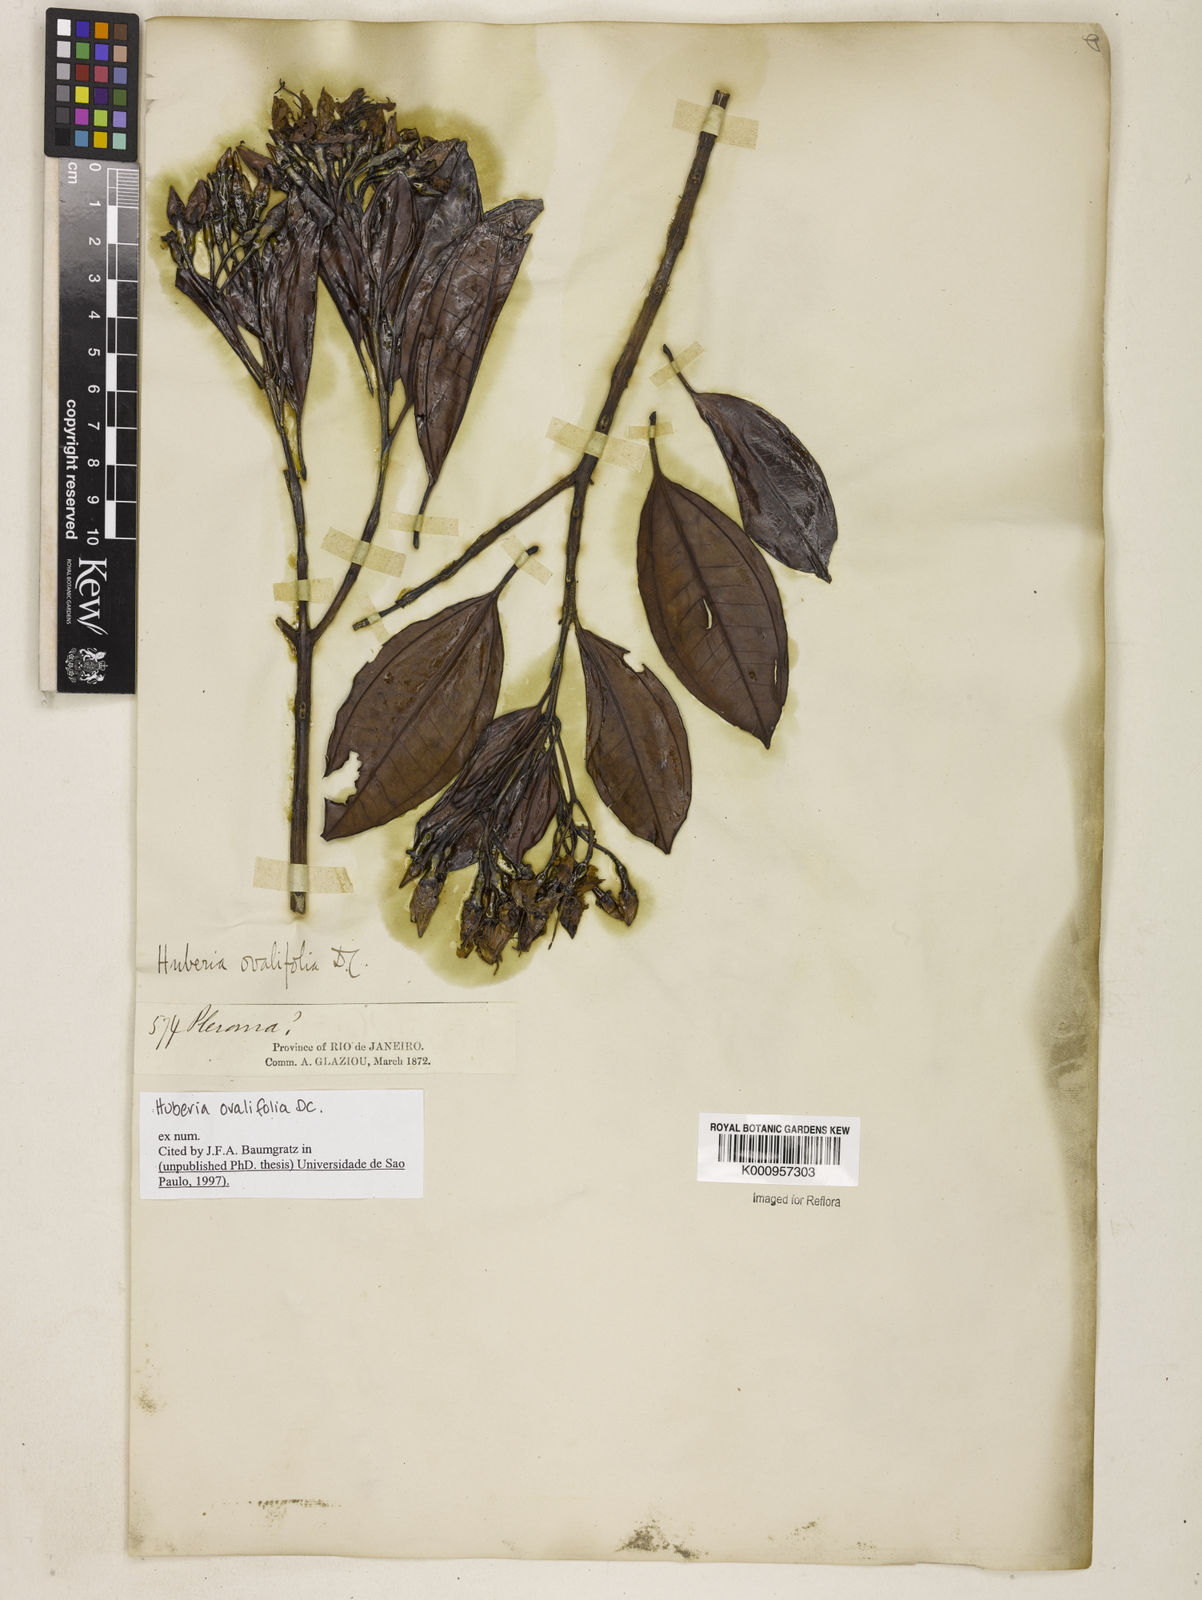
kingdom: Plantae
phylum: Tracheophyta
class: Magnoliopsida
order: Myrtales
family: Melastomataceae
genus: Huberia
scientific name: Huberia ovalifolia
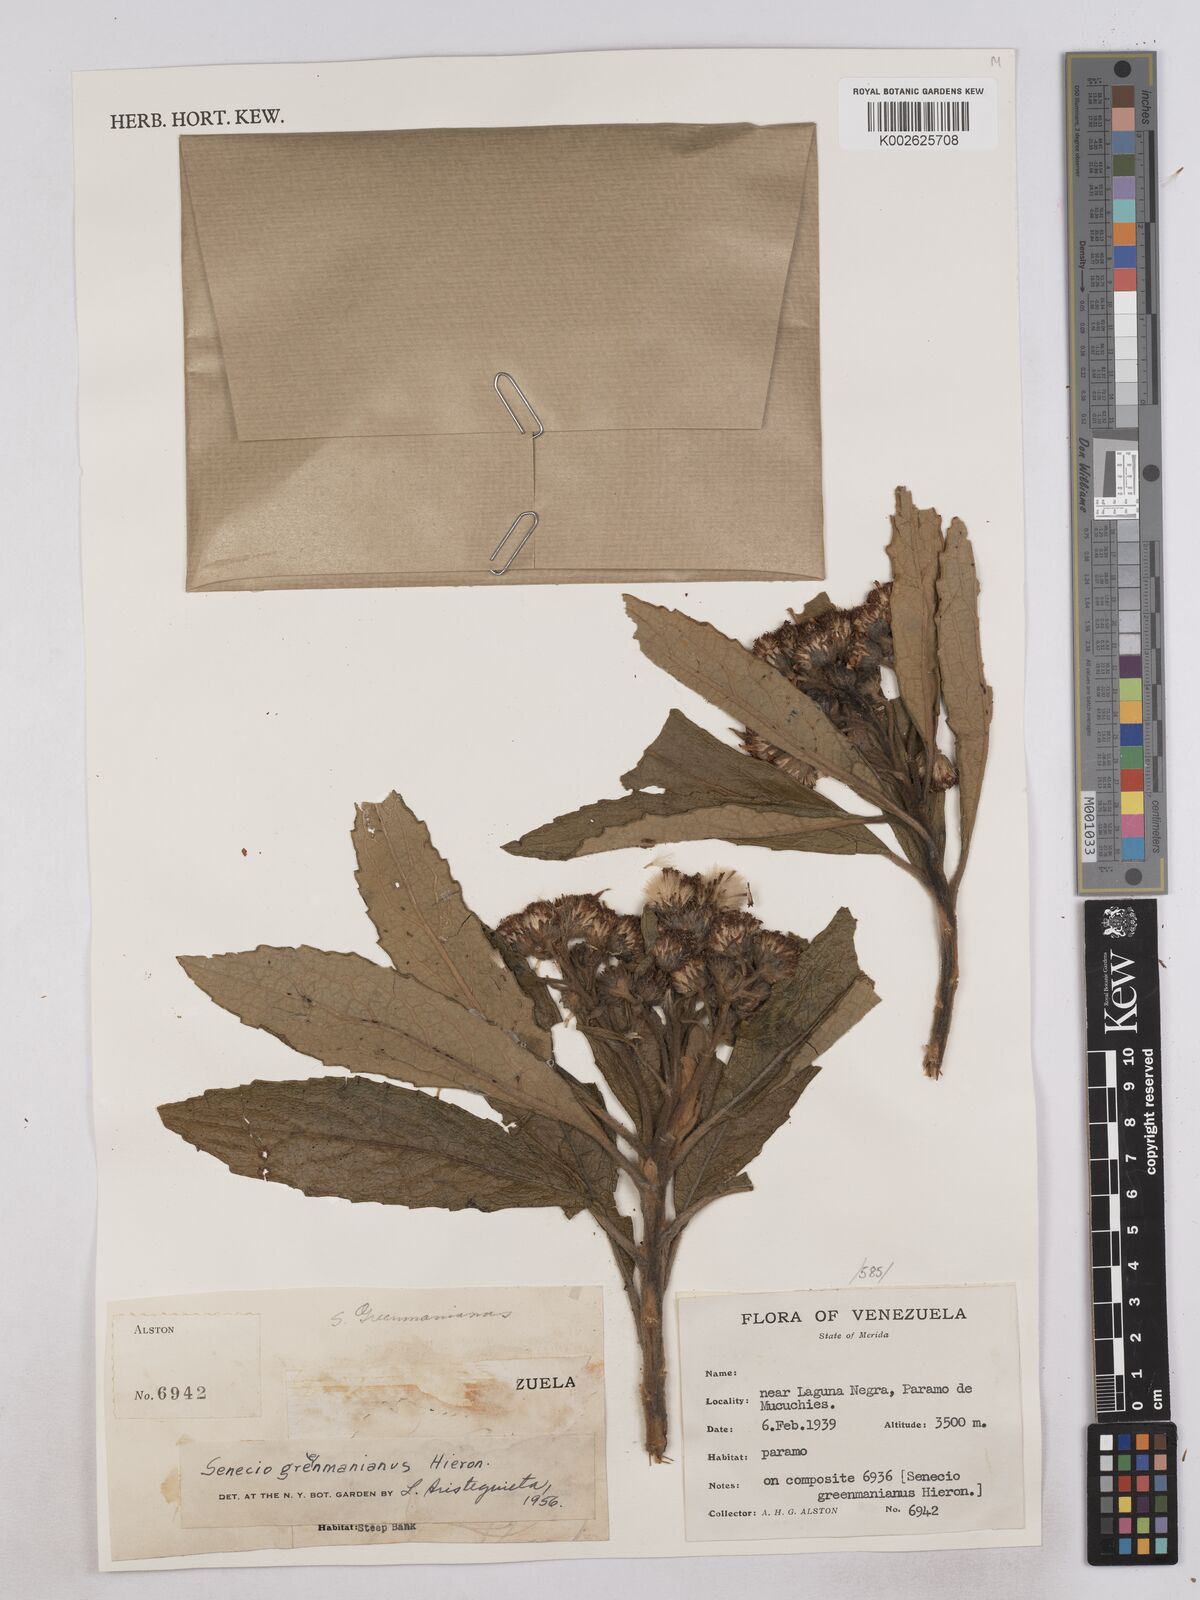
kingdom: Plantae
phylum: Tracheophyta
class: Magnoliopsida
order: Asterales
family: Asteraceae
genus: Monticalia
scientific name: Monticalia greenmaniana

• • • •

EXERCISE BRIEF: Print every text line from the rows above word for word and in order, leaving out the pictures.

EXPECTED OUTPUT:
kingdom: Plantae
phylum: Tracheophyta
class: Magnoliopsida
order: Myrtales
family: Melastomataceae
genus: Huberia
scientific name: Huberia ovalifolia
kingdom: Plantae
phylum: Tracheophyta
class: Magnoliopsida
order: Asterales
family: Asteraceae
genus: Monticalia
scientific name: Monticalia greenmaniana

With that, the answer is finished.